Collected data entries
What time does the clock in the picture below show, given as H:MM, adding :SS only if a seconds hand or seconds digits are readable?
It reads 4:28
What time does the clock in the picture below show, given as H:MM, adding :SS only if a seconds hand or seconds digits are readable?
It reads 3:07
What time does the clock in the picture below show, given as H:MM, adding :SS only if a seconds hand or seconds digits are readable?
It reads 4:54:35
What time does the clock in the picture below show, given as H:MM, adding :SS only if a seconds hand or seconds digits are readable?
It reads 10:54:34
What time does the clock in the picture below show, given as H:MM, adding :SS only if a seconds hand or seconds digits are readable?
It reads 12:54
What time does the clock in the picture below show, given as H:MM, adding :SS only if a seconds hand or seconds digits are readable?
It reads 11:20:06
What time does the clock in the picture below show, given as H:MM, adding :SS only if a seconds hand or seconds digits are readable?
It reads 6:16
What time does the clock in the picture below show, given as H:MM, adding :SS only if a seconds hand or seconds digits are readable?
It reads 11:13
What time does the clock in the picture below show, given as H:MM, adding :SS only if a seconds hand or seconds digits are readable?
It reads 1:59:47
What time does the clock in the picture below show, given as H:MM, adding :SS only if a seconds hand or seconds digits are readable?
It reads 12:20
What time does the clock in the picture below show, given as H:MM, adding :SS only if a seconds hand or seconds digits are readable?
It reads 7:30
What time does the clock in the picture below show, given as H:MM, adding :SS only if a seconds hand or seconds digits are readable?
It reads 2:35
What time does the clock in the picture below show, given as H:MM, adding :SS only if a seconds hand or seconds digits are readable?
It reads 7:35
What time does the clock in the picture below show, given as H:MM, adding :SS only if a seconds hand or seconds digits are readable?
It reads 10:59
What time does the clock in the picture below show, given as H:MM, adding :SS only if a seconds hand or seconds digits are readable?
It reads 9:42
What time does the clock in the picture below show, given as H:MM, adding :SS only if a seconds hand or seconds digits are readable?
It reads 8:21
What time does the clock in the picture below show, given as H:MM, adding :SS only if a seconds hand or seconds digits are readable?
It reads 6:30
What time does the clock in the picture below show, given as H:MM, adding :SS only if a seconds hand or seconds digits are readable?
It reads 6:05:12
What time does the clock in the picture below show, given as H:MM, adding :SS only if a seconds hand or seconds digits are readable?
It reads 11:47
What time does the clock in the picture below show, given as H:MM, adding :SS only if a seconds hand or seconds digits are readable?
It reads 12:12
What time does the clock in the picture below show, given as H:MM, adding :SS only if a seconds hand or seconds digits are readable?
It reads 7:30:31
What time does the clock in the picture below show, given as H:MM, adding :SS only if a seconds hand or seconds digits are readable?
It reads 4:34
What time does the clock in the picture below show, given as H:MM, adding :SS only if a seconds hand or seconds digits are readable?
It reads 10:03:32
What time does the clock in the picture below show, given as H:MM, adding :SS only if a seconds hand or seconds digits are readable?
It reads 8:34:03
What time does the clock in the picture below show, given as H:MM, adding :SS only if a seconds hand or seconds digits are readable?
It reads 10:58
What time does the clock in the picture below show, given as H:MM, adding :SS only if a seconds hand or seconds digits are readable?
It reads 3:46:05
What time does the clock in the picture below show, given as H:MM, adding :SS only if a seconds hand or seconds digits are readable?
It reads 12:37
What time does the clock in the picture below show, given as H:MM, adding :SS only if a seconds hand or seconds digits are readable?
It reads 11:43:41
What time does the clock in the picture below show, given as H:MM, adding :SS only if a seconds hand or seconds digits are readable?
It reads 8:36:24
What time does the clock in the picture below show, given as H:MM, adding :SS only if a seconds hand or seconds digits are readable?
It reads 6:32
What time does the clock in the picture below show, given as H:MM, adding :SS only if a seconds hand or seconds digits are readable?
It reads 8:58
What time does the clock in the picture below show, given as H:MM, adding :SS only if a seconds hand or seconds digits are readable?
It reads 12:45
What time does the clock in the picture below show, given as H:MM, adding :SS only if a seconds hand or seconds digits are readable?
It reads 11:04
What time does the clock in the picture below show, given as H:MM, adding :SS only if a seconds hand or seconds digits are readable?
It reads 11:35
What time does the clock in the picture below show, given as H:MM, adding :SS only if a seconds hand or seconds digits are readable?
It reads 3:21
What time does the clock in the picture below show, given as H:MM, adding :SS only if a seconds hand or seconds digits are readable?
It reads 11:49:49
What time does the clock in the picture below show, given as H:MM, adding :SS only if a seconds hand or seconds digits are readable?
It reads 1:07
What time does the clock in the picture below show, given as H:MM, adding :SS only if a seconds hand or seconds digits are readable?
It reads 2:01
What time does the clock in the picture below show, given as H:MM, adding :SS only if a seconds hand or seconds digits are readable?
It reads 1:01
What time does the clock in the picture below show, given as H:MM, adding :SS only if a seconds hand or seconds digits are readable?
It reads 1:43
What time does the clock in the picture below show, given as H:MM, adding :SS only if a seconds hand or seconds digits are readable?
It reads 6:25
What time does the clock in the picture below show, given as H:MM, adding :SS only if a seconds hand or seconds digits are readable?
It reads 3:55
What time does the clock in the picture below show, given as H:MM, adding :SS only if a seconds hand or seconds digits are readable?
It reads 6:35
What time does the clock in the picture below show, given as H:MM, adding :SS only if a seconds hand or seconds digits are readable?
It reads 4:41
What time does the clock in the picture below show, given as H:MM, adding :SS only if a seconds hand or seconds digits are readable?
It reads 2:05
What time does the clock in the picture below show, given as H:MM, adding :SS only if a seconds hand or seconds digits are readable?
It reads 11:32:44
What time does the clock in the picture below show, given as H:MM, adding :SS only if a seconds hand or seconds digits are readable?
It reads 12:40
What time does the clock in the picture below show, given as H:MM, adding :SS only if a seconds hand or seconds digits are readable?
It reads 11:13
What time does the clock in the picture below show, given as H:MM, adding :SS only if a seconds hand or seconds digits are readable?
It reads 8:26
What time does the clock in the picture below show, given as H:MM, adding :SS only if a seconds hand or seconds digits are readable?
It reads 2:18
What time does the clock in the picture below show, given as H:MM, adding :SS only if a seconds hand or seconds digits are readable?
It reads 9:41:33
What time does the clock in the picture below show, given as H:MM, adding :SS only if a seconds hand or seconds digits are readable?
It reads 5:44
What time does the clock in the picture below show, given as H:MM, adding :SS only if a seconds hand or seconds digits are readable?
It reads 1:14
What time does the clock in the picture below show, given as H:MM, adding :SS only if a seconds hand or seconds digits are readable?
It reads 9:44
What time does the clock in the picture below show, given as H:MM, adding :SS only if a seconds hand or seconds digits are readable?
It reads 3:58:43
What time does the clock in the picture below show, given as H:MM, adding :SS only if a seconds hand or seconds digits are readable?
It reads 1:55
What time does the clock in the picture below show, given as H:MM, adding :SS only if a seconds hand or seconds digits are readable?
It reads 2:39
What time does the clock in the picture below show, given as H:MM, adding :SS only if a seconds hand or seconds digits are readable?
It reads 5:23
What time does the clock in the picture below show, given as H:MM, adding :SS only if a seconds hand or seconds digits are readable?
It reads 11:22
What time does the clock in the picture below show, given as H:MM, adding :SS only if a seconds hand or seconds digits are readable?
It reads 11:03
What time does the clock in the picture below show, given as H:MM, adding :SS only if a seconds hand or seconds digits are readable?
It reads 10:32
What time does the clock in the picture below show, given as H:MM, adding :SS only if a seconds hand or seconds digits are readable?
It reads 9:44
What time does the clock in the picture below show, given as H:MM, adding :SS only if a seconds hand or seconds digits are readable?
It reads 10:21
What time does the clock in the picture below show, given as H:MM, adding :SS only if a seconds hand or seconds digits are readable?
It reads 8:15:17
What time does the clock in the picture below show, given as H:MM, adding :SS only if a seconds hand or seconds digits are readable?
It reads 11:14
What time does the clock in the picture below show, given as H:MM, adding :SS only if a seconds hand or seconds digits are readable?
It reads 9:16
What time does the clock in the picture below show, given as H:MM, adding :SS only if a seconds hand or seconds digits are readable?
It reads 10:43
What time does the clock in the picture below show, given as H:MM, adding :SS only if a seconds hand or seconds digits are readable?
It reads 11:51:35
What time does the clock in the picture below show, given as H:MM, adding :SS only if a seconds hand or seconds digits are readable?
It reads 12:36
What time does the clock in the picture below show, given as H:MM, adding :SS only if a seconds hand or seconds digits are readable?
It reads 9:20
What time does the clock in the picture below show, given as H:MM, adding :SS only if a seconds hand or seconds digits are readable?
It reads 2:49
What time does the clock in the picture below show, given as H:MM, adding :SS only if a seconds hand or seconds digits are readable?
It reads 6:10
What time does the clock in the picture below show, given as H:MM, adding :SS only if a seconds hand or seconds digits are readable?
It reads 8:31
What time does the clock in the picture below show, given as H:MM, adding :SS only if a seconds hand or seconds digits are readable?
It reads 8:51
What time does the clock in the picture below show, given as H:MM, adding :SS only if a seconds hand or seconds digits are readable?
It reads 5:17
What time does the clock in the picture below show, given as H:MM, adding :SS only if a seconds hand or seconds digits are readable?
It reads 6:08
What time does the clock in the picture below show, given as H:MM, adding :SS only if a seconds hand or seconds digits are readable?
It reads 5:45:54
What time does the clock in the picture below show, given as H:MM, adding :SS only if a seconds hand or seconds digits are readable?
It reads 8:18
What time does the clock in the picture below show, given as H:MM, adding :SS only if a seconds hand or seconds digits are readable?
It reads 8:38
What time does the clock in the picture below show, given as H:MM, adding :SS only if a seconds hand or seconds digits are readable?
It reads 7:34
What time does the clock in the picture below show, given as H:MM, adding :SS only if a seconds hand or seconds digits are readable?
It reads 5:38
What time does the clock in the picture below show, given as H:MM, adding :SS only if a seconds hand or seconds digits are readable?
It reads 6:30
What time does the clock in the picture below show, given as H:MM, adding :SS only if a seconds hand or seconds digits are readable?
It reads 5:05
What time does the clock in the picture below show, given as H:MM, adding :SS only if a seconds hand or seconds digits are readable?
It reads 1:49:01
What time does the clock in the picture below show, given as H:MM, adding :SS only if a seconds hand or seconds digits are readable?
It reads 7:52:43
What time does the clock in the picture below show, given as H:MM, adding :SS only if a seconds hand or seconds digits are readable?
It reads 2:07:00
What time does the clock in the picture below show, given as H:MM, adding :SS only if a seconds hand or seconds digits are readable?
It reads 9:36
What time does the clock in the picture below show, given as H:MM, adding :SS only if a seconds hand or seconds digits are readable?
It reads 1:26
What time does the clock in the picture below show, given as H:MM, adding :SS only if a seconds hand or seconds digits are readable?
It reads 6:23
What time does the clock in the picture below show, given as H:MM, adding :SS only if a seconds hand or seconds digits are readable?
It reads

» **EXERCISE GOAL**:
Please convert the data, from its first line through the line with "It reads 3:07", into a two-column CSV with the headers input and output. Each text and its answer form one row, with each value in its own quoted field and any line breaks replaced by spaces.

» **WORKED ANSWER**:
input,output
"What time does the clock in the picture below show, given as H:MM, adding :SS only if a seconds hand or seconds digits are readable? It reads","4:28"
"What time does the clock in the picture below show, given as H:MM, adding :SS only if a seconds hand or seconds digits are readable? It reads","3:07"